Le débat sur le financement des retraites qui s’éternise dans les médias n’est pas à la hauteur de mes attentes. On avait commencé par évoquer trois leviers pour résoudre le problème du déficit : je n’en vois plus que deux à l’horizon. Seuls l’allongement de la durée du travail et l’augmentation des cotisations restent envisagés ; l’hypothèse d’une diminution du montant des pensions a disparu des discours dans un soulagement qui semble général. Or, c’est cette solution qui me tentait. Depuis qu’elle est passée aux oubliettes, la question qui ne me passionnait pas m’intéresse encore moins.
Le quatrième âge, très peu pour moi !
Je ne veux pas de retraite, je n’en aurai pas, j’ai pris mes dispositions. Il y a quelques années, j’ai réalisé des travaux de menuiserie dans une maison d’accueil pour personnes du quatrième âge. À l’heure où sonne l’appel du goûter, une armée de morts-vivants se déverse dans les couloirs. En roulant ou en claudiquant, la procession branlante des béquilles et des fauteuils s’avance lentement mais sûrement vers le sucre promis. Aux ordres des infirmières, prononcés sur le ton niais qu’on leur réserve et que je n’employais pas avec mes enfants de deux ans de peur qu’ils ne deviennent des débiles profonds, les vieillards aux silhouettes déformées par les douleurs et les couches s’engouffrent dans les ascenseurs et coupent à tous ceux qui les aperçoivent toute envie de vieillir. En rentrant chez moi, j’ai brûlé fiches de paye et relevés de points pour que l’entrée de toute sorte de mouroirs me soit, faute de moyens, définitivement interdite.

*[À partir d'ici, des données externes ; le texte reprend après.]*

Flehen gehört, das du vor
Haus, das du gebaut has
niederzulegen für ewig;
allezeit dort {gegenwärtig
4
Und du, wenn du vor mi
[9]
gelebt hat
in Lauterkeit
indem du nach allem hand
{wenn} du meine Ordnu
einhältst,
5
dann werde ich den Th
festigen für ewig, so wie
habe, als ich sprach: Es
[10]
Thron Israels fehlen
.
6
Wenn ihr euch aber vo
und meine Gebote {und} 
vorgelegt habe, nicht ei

[access capability= »lire_inedits »]Il faut voir ça une fois dans sa vie pour comprendre ce qui nous attend si nous ne faisons rien. Les psychologues vous expliqueront que se faire dessus à votre âge, c’est bien normal, les coiffeurs vous persuaderont que le bleu vous va très bien et les docteurs tenteront de battre des records avec vos organes. D’un bout à l’autre de la chaîne, personne ne pourra être incriminé, chacun n’aura fait que son travail mais vous serez pris au piège, attaché à votre lit s’il le faut. Dément si vous protestez, bien gentil si vous la fermez et que vous avalez votre soupe, hein Monsieur Machin, pas comme hier, Monsieur Machin qui faisait sa mauvaise tête et qui ne voulait pas prendre ses médicaments, c’est pas bien, ça, Monsieur Machin !

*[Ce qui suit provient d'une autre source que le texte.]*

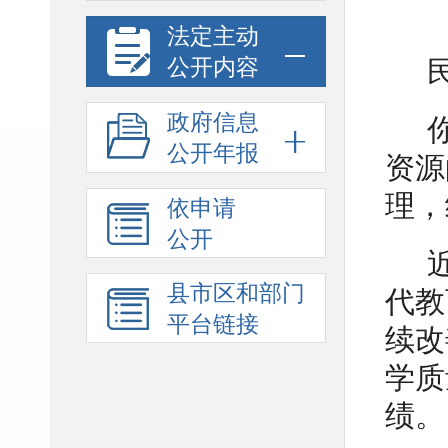
法定主动
公开内容
政府信息
公开年报
资源
理，
依申请
公开
县市区和部门
代教
平台链接
续改
学质
绩。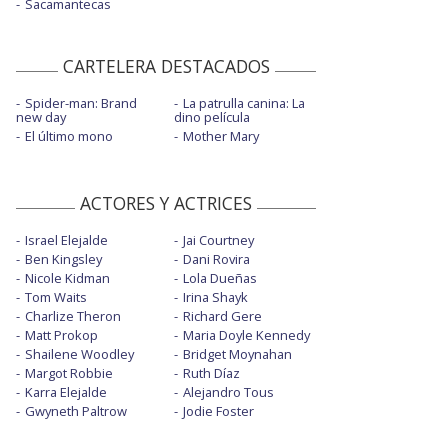
Sacamantecas
CARTELERA DESTACADOS
Spider-man: Brand
La patrulla canina: La
new day
dino película
El último mono
Mother Mary
ACTORES Y ACTRICES
Israel Elejalde
Jai Courtney
Ben Kingsley
Dani Rovira
Nicole Kidman
Lola Dueñas
Tom Waits
Irina Shayk
Charlize Theron
Richard Gere
Matt Prokop
Maria Doyle Kennedy
Shailene Woodley
Bridget Moynahan
Margot Robbie
Ruth Díaz
Karra Elejalde
Alejandro Tous
Gwyneth Paltrow
Jodie Foster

Devant un tel spectacle, on réalise qu’il existe une piste novatrice pour résoudre la question des retraites : avancer l’âge du départ au cimetière.
Quand les Indiens d’Amérique se sentaient trop âgés pour suivre le mouvement nomade de la tribu, ils se retiraient avec la nourriture suffisante pour passer un hiver, dressaient leur dernier teepee et souhaitaient bonne route à leur descendance en attendant des retrouvailles dans le monde des esprits. La tradition voulait qu’ils n’alourdissent ni ne retardent la vie du groupe.
Depuis ces pratiques primitives, l’idée de retraite a gagné en confort mais beaucoup perdu en dignité. Aujourd’hui, le droit d’être supporté par les actifs et d’alourdir les charges qui pèsent sur la tribu est devenu si sacré qu’on n’évoque même plus la possibilité de le restreindre.
Pourtant, autour de moi, je vois de plus en plus de jeunes qui tirent la langue pour payer le toit au-dessus de leur tête ou envoyer leurs gosses en vacances et de plus en plus de vieux qui ne savent plus quoi faire de leur pognon. Dans le meilleur des cas, les grands-parents aident leurs enfants : c’est bien, mais est-ce sain ? Les uns sont un peu trop pauvres, peut-être, mais les autres ne sont-ils pas un peu trop riches ?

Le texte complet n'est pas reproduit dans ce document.